Believe in the ‘Texas Miracle’ But Trust in Facts
The debate over the “Texas miracle” just won’t die.
By my estimation (and a search of the Nexis news database) the “Texas miracle” emerged as a term in 2010-2011 and really gained currency when Rick Perry ran for president. Not to be confused with that other, earlier “Texas miracle”—the largely-debunked Bush-era notion that standardized testing bumped up the scores of Texas schoolchildren—this Texas miracle has to do with the state’s economy, job growth, relatively low unemployment and growing population.
It’s a silly phrase, because even if you think there’s much to admire in the Texas economy, there’s nothing particularly miraculous about it. Unemployment, for example, is lower here than the national average but not by much. In December, Texas had 6 percent unemployment, tied for 17th best in the U.S. with West Virginia and Missouri; the national unemployment rate is 6.7 percent. And many of those jobs are attributable to the miracle of fossil fuels underlying a good portion of our state. The other thing is that the proponents of the “Texas miracle” attribute it not to divine intervention but a constellation of Republican policies.
We all know it by heart: Low taxes. Light regulation. Pro-business. It’s typically the second thing GOP candidates for office mention right after how much they hate Obama.
The chairman of the Dallas Fed, Richard Fisher, is a tireless Texas miracle zealot, giving speeches and providing data-driven studies to back up his belief that Texas holds economic lessons the rest of the country should heed.
Paul Krugman has been one of the big guns on the other side, firing some of the first shots at the national level in 2011, when he disparaged the Texas miracle as “a myth.”
The latest entrant into the debate: an article by Phillip Longman in Washington Monthly. Now, first things first: Why does some guy writing in Washington Monthly care about the ins and outs of the Texas economy? Because, as he points out, Texas has had some of the best job growth during the Obama years, even as the state has lurched further to the right.
“Progressives, and everyone earnestly interested in improving the nation’s economic performance, need to confront all this Texas bragging and find out what, if anything, it proves,” Longman writes.
There’s a lot of work done in the article. For one, Longman deflates some of the overheated Texas vs. California rhetoric by pointing out that California isn’t hemorrhaging all that many people to Texas. (Although the intense bitching about Californians in Austin would suggest otherwise.)
Using U.S. Census data, Longman argues that most of Texas’ population growth comes not from Americans “voting with their feet” and moving to Texas but from a high birth rate and immigration, much of it unauthorized.
He also argues that the oil boom is responsible for a greater share of the state’s GDP, and job growth, than is usually accounted for.
But perhaps the most interesting points are scored in attacking the very notion that Texas is low-tax and business-friendly. It’s a thrillingly subversive argument. As Longman writes:
[F]or most Americans, as well as for most businesses, moving to Texas would not mean paying less in taxes, and for many it would mean paying more.
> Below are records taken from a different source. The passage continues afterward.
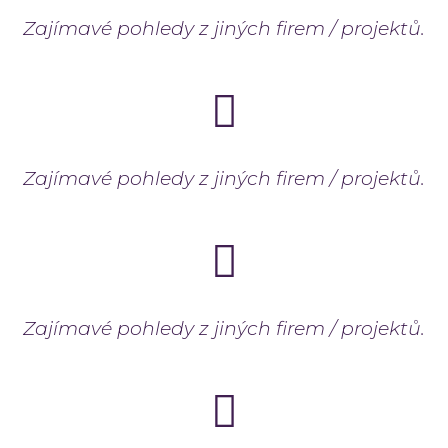
Zajímavé pohledy z jiných firem / projektů.
Zajímavé pohledy z jiných firem / projektů.
Zajímavé pohledy z jiných firem / projektů.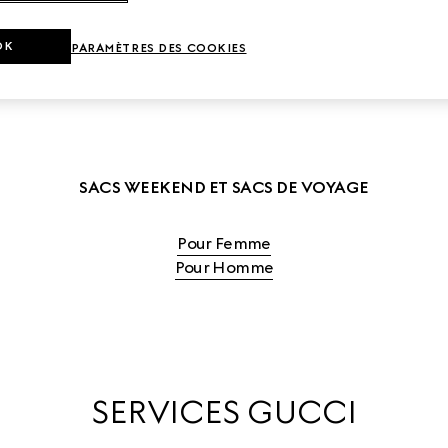
 SACS DE VOYAGE POUR FEMME
DÉCOUVRIR LES SACS DE VOY
OK
PARAMÈTRES DES COOKIES
SACS WEEKEND ET SACS DE VOYAGE
Pour Femme
Pour Homme
SERVICES GUCCI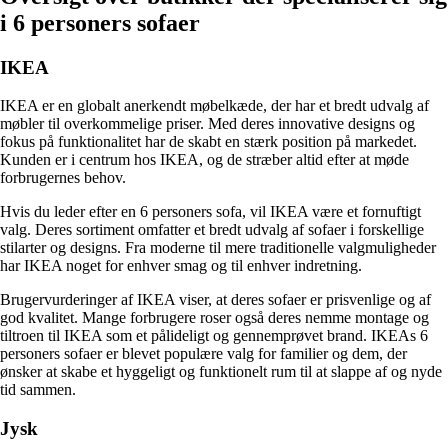
i 6 personers sofaer
IKEA
IKEA er en globalt anerkendt møbelkæde, der har et bredt udvalg af
møbler til overkommelige priser. Med deres innovative designs og
fokus på funktionalitet har de skabt en stærk position på markedet.
Kunden er i centrum hos IKEA, og de stræber altid efter at møde
forbrugernes behov.
Hvis du leder efter en 6 personers sofa, vil IKEA være et fornuftigt
valg. Deres sortiment omfatter et bredt udvalg af sofaer i forskellige
stilarter og designs. Fra moderne til mere traditionelle valgmuligheder
har IKEA noget for enhver smag og til enhver indretning.
Brugervurderinger af IKEA viser, at deres sofaer er prisvenlige og af
god kvalitet. Mange forbrugere roser også deres nemme montage og
tiltroen til IKEA som et pålideligt og gennemprøvet brand. IKEAs 6
personers sofaer er blevet populære valg for familier og dem, der
ønsker at skabe et hyggeligt og funktionelt rum til at slappe af og nyde
tid sammen.
Jysk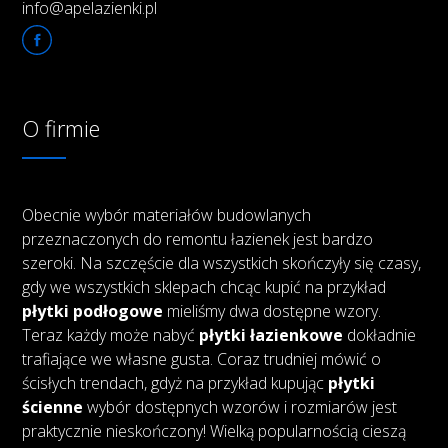
info@apelazienki.pl
O firmie
Obecnie wybór materiałów budowlanych
przeznaczonych do remontu łazienek jest bardzo
szeroki. Na szczęście dla wszystkich skończyły się czasy,
gdy we wszystkich sklepach chcąc kupić na przykład
płytki podłogowe
mieliśmy dwa dostępne wzory.
Teraz każdy może nabyć
płytki łazienkowe
dokładnie
trafiające we własne gusta. Coraz trudniej mówić o
ścisłych trendach, gdyż na przykład kupując
płytki
ścienne
wybór dostępnych wzorów i rozmiarów jest
praktycznie nieskończony! Wielką popularnością cieszą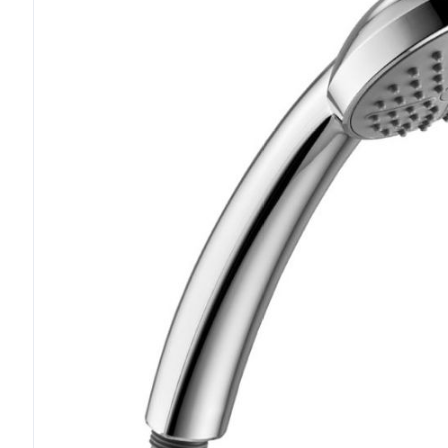
di
immagini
Oh yes, I know what you’ve heard. And it’s true, as the state’s boosters like to brag, that Texas does not have an income tax. But Texas has sales and property taxes that make its overall burden of taxation on low-wage families much heavier than the national average, while the state also taxes the middle class at rates as high or higher than in California.
If you’re a rich Texan, you do indeed pay low taxes, but if you’re poor or middle class you’re, excuse the phrase, Taxed Enough Already. This suggests that we’re having the wrong conversation. It’s not about low taxes vs. high taxes but who bears the burden. But you’re not going to hear a Rick Perry or Dan Patrick or Ted Cruz go there. Politically, Texas economic boosterism sells for the GOP and no data point is going to change that.
Finally, Longman makes his most startling point, one that flies in the face of Rick Perry’s central case for the “Texas model.” Businesses in Texas pay high taxes… at least relative to the national average and wasteland states like Massachusetts (aka “Taxachusetts”) and Illinois.
But most Texas businesses, especially small ones, don’t get such treatment. Instead, they face total effective tax rates that are, by bottom-line measures, greater than those in even the People’s Republic of California. For example, according to a joint study by the accounting firm Ernst & Young and the Council on State Taxation, in fiscal year 2012 state and local business taxes in California came to 4.5 percent of private-sector gross state product. This compares with a 4.8 percent average for all fifty states—and a rate of 5.2 percent in Texas.
With the exception of New York, every major state in the country, including New Jersey, Massachusetts, Pennsylvania, Ohio, Michigan, Indiana, Illinois, Wisconsin, and Minnesota, has a lower total effective business tax rate than Texas.
The Ernst & Young/Council on State Taxation study cited by Longman is just one way of slicing the data, of course. And the study’s authors acknowledge that their method does not look at competitiveness. However, a 2011 study by the same groups did rank states for local and state tax competitiveness for new investment. Texas came in 20th, right between Pennsylvania and Indiana. We’re No. 20! We’re No. 20! We’re No. 20! … It just doesn’t have much of a ring to it.